Data shown:
^^^^

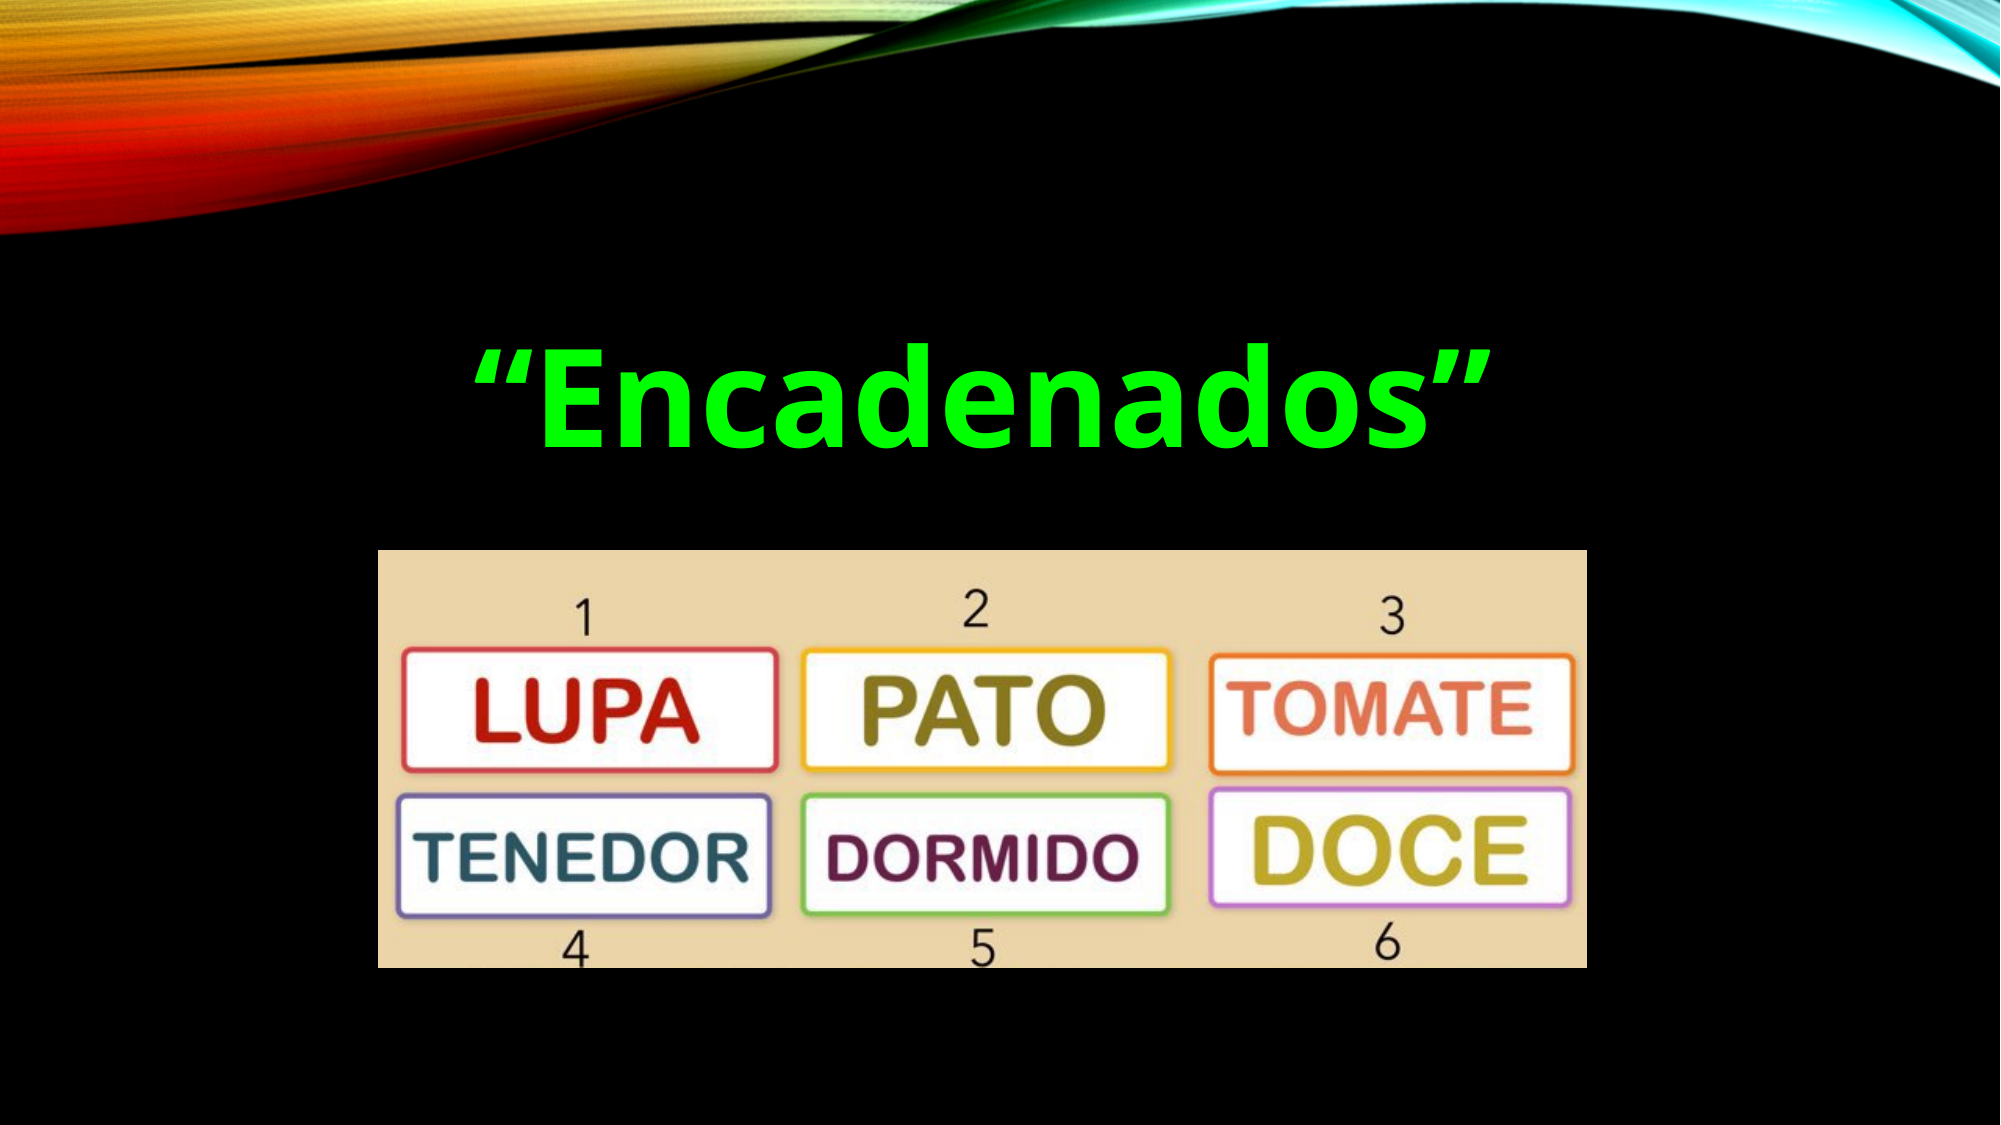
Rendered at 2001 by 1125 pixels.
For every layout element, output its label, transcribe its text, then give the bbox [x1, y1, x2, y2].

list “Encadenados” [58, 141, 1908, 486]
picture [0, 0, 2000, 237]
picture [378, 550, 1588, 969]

^^^^

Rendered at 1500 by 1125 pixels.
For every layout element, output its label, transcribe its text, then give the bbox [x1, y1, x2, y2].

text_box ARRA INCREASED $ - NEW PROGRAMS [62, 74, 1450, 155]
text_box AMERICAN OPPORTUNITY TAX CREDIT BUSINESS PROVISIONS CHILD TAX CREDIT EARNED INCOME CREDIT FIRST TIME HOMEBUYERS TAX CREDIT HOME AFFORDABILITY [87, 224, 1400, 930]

^^^^

Your instructions: Find every line with "pixels" in the listing and state how many there are, nothing else.

Solution for this problem: 2